Here's an overview of the role of ribosomes in protein synthesis:
1. mRNA Binding: The small ribosomal subunit binds to the mRNA molecule and scans it for the start codon (usually AUG), which corresponds to the amino acid methionine.
2. Initiation: Once the start codon is recognized, the large ribosomal subunit joins the small subunit, forming a complete ribosome. Transfer RNA (tRNA) molecules, each carrying a specific amino acid, bind to the mRNA sequence based on the complementary base pairing between the tRNA anticodon and the mRNA codon.
3. Elongation: The ribosome moves along the mRNA in a codon-by-codon manner. As each codon is decoded, a new tRNA molecule, carrying the corresponding amino acid, binds to the mRNA. Peptide bonds are formed between the amino acids, leading to the formation of a growing polypeptide chain.

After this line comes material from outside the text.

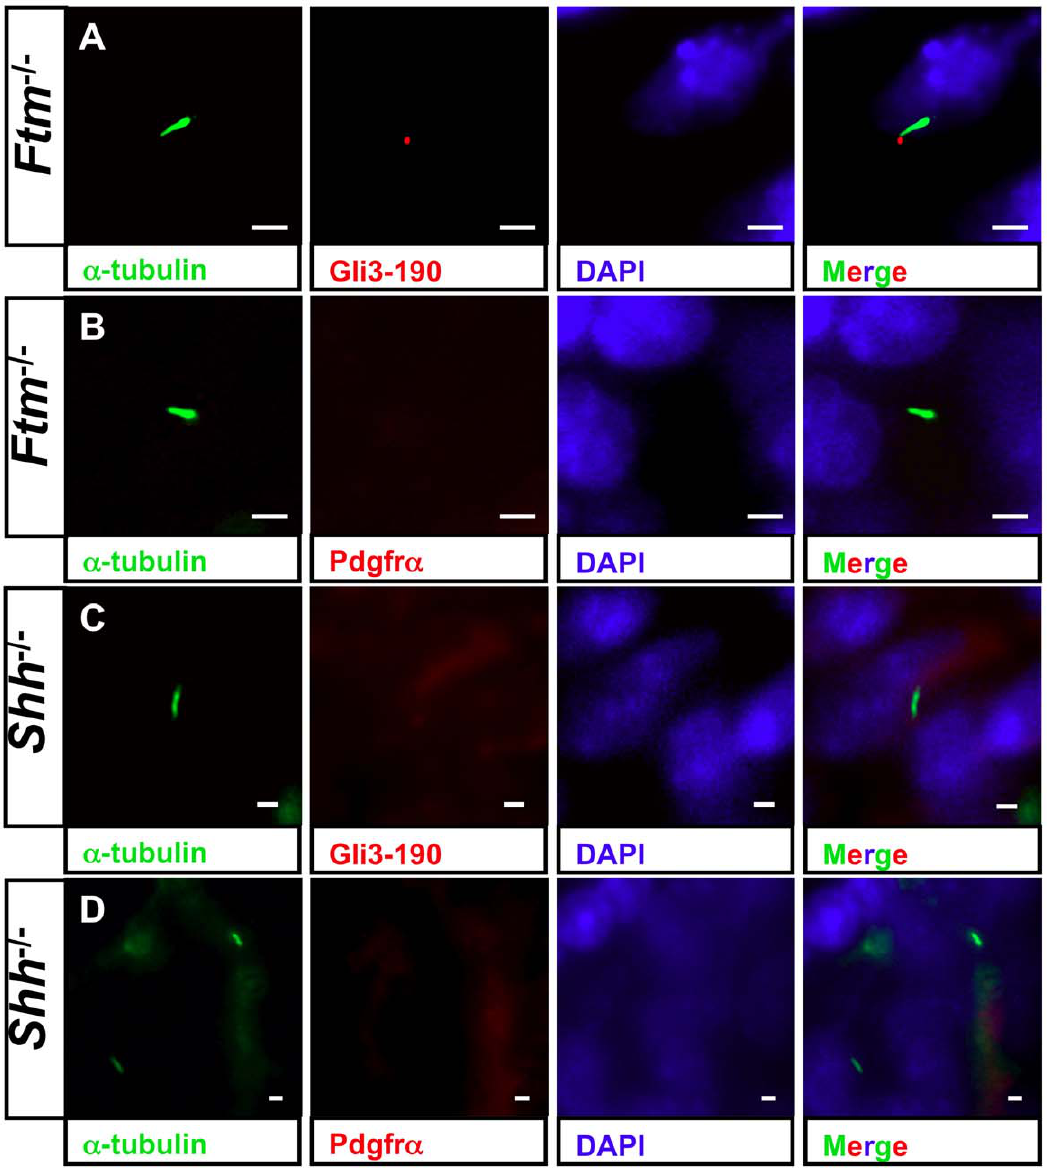
Figure 7. Shh signaling acts upstream of Pdgfr a signals in cardiac cilia. (A–D) Immunofluorescence on transverse heart sections at E11.5. Cilia are stained in green by acetylated a -tubulin and cell nuclei in blue by DAPI. Scale bars (in white) represent a length of 2 m m. (A) Gli3-190 (red staining) still shows a ciliary localisation in ventricular Ftm 2 / 2 cilia. (B) Pdgfr a (red staining) is absent in cilia of Ftm -deficient ventricles. (C) Gli3-190 protein is not observed at cilia of Shh 2 / 2 ventricles. (D) Pdgfr a cannot be detected in cilia of Shh -negative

4. Translocation: After each peptide bond formation, the ribosome shifts along the mRNA by one codon in a process called translocation. The tRNA molecule that delivered the amino acid is released, and the tRNA carrying the growing polypeptide chain is moved to the next codon on the mRNA.
5. Termination: Protein synthesis continues until a stop codon (UAA, UAG, or UGA) is encountered on the mRNA. The stop codon signals the end of the protein synthesis, and a release factor binds to the ribosome. The newly synthesized protein is released from the ribosome, and the ribosomal subunits dissociate to start another round of protein synthesis.
Overall, ribosomes are crucial organelles in cells, enabling the production of proteins necessary for various cellular functions. Without ribosomes, protein synthesis and essential cellular processes cannot occur, ultimately affecting cell growth, survival, and function.